With the line containing "Identify the document elements. Format: label [x1, y1, x2, y2]." as the first and the final line of the entries as the last, repeat exactly the lines in that span, including both.

- - -

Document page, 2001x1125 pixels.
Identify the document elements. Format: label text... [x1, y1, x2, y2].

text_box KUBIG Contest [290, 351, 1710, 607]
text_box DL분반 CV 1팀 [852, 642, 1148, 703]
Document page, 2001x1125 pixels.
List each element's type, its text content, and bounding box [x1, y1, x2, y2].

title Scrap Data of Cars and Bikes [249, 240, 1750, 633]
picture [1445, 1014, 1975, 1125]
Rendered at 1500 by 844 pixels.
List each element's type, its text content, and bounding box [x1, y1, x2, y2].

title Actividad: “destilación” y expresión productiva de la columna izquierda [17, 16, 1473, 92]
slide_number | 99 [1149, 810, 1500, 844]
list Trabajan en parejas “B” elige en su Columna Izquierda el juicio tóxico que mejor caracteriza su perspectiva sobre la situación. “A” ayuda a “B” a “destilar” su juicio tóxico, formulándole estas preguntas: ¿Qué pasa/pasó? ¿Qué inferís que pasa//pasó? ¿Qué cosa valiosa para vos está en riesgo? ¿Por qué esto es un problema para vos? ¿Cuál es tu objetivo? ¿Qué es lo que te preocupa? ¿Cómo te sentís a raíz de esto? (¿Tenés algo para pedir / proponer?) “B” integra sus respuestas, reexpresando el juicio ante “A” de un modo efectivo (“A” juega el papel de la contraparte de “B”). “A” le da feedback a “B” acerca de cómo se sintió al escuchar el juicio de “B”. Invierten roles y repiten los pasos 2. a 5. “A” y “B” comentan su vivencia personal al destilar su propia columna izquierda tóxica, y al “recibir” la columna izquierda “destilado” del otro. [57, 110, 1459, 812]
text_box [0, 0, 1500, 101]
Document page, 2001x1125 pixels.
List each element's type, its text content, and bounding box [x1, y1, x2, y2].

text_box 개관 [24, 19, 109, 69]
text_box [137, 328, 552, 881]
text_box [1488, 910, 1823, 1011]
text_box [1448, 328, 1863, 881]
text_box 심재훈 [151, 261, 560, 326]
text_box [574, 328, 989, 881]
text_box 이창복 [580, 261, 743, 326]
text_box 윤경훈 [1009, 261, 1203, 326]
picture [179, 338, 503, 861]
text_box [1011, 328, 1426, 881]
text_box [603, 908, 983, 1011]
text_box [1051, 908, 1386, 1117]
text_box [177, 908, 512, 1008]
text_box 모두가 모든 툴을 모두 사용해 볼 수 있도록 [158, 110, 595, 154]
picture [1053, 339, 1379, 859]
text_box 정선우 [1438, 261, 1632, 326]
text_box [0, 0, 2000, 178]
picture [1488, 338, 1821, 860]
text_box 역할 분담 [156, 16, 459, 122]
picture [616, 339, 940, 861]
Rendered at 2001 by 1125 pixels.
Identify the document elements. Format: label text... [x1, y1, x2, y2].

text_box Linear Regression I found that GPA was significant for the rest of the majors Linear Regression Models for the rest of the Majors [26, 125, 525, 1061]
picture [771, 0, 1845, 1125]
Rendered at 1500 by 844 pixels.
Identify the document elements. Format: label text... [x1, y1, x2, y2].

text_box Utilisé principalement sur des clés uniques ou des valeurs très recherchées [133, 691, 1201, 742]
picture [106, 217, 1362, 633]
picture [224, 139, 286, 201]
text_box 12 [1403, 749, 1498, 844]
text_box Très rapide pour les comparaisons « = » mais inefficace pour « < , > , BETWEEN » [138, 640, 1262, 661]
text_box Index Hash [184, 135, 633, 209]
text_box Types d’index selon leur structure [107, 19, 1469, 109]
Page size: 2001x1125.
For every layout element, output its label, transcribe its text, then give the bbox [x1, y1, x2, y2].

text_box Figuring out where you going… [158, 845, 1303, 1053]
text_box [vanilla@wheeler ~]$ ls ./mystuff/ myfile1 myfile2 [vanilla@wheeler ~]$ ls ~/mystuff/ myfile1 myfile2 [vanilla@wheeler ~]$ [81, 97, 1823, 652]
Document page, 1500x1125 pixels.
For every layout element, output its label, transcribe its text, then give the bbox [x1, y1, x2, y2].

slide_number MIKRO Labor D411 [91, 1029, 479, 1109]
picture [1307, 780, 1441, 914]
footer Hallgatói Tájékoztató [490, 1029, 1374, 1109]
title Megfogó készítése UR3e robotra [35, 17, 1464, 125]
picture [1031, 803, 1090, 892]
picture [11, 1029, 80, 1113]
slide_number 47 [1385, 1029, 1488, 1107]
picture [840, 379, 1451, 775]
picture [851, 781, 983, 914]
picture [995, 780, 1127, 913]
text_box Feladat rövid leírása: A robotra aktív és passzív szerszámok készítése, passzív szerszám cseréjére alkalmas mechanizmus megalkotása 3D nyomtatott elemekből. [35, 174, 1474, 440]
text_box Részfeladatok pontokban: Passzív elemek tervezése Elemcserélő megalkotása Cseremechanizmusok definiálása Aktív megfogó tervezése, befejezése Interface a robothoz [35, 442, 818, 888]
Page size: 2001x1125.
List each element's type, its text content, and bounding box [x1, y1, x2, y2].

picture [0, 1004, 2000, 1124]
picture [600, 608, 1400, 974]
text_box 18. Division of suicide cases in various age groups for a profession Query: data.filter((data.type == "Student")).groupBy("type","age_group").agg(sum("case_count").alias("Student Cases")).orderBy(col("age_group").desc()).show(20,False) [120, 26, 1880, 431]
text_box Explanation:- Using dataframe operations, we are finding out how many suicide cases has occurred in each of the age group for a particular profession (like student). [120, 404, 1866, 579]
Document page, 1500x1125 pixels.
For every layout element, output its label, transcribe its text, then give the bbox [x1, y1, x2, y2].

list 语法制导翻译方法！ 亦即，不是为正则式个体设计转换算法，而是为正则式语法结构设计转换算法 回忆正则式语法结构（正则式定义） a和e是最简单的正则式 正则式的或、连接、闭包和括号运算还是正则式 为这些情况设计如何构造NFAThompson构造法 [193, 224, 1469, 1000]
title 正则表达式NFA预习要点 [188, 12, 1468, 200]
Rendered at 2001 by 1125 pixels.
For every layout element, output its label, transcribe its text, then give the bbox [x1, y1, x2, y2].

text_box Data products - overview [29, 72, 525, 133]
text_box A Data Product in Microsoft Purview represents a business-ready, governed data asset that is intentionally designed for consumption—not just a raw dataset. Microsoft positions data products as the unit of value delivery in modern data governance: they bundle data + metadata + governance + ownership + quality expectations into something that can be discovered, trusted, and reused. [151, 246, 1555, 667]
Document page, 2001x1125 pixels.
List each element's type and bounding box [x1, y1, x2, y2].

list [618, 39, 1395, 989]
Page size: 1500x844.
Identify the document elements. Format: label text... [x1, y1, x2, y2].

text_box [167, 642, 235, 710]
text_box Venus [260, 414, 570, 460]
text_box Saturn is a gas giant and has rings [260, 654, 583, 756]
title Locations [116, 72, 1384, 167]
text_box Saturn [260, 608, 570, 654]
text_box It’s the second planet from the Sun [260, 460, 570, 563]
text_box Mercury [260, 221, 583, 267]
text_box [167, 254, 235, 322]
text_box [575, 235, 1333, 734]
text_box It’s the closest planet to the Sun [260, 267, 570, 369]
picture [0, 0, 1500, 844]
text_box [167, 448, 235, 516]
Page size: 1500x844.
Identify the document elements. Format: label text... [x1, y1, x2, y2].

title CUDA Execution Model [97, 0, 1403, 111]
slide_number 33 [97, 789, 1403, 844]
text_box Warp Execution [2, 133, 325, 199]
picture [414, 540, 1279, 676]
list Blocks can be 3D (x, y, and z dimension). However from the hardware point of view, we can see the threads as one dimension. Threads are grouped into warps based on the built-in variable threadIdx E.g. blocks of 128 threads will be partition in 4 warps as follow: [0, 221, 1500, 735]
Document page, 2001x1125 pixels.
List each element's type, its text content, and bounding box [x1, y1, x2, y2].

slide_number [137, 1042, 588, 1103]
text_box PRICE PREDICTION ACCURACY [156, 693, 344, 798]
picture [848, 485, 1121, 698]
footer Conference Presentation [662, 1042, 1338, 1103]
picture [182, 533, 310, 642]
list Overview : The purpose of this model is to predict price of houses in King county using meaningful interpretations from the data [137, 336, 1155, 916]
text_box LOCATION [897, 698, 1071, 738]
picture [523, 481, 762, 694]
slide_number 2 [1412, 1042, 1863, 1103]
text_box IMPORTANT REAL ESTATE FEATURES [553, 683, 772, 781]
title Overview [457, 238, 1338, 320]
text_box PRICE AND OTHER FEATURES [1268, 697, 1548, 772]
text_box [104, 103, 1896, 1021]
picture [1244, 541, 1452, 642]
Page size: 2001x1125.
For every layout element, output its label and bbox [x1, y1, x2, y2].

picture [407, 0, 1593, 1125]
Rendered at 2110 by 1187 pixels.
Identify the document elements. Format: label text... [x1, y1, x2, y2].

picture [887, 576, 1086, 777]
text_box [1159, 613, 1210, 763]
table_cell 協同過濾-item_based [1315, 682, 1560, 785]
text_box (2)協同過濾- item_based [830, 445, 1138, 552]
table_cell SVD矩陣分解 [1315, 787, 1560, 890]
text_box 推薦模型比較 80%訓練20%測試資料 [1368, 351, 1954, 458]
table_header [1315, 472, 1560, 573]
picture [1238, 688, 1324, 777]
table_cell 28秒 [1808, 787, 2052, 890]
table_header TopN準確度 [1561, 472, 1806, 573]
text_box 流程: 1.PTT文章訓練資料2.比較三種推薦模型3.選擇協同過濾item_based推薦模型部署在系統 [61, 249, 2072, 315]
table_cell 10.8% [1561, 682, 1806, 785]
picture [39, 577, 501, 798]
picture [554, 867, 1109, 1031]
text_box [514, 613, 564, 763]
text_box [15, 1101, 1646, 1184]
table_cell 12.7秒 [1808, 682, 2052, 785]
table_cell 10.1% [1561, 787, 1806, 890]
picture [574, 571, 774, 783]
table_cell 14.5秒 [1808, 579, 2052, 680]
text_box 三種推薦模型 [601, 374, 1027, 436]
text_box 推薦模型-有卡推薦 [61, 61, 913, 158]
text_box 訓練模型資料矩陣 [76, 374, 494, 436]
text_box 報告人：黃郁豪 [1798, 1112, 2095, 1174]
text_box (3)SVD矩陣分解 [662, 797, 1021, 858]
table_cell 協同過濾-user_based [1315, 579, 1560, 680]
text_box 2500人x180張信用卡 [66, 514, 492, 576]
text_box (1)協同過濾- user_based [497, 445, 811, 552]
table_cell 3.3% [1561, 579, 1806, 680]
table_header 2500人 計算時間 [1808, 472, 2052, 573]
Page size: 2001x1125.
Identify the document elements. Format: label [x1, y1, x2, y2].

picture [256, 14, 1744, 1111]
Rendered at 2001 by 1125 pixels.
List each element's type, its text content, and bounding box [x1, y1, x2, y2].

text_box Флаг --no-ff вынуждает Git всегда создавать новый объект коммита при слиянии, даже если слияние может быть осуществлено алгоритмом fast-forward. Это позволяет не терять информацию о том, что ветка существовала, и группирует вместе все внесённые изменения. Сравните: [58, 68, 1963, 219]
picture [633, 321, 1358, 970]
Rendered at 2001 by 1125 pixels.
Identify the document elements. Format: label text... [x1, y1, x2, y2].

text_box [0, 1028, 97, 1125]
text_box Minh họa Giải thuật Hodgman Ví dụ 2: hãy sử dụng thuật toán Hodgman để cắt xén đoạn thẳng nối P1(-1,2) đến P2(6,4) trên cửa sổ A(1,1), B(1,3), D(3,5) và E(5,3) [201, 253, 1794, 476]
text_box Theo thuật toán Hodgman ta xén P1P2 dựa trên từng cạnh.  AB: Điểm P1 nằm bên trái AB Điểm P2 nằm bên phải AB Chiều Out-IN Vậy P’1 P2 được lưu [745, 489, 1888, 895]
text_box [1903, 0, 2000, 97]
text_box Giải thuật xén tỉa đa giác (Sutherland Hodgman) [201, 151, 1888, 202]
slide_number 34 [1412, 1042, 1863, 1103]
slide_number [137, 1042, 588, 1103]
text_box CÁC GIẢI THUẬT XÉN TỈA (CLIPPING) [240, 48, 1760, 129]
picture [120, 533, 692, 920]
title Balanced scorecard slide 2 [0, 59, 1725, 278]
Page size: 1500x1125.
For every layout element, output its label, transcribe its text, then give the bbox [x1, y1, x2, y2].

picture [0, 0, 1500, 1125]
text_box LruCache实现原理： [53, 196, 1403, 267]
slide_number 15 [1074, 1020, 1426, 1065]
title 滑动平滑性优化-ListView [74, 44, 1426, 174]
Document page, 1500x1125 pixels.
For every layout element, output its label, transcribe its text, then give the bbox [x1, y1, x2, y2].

- - -

# Your solution:
Identify the document elements. Format: label [x1, y1, x2, y2].

picture [256, 14, 1744, 1111]
Rendered at 2001 by 1125 pixels.
List each element's type, its text content, and bounding box [x1, y1, x2, y2].

text_box Флаг --no-ff вынуждает Git всегда создавать новый объект коммита при слиянии, даже если слияние может быть осуществлено алгоритмом fast-forward. Это позволяет не терять информацию о том, что ветка существовала, и группирует вместе все внесённые изменения. Сравните: [58, 68, 1963, 219]
picture [633, 321, 1358, 970]
Rendered at 2001 by 1125 pixels.
Identify the document elements. Format: label text... [x1, y1, x2, y2].

text_box [0, 1028, 97, 1125]
text_box Minh họa Giải thuật Hodgman Ví dụ 2: hãy sử dụng thuật toán Hodgman để cắt xén đoạn thẳng nối P1(-1,2) đến P2(6,4) trên cửa sổ A(1,1), B(1,3), D(3,5) và E(5,3) [201, 253, 1794, 476]
text_box Theo thuật toán Hodgman ta xén P1P2 dựa trên từng cạnh.  AB: Điểm P1 nằm bên trái AB Điểm P2 nằm bên phải AB Chiều Out-IN Vậy P’1 P2 được lưu [745, 489, 1888, 895]
text_box [1903, 0, 2000, 97]
text_box Giải thuật xén tỉa đa giác (Sutherland Hodgman) [201, 151, 1888, 202]
slide_number 34 [1412, 1042, 1863, 1103]
slide_number [137, 1042, 588, 1103]
text_box CÁC GIẢI THUẬT XÉN TỈA (CLIPPING) [240, 48, 1760, 129]
picture [120, 533, 692, 920]
title Balanced scorecard slide 2 [0, 59, 1725, 278]
Page size: 1500x1125.
For every layout element, output its label, transcribe its text, then give the bbox [x1, y1, x2, y2].

picture [0, 0, 1500, 1125]
text_box LruCache实现原理： [53, 196, 1403, 267]
slide_number 15 [1074, 1020, 1426, 1065]
title 滑动平滑性优化-ListView [74, 44, 1426, 174]
Document page, 1500x1125 pixels.
For every layout element, output its label, transcribe its text, then give the bbox [x1, y1, x2, y2].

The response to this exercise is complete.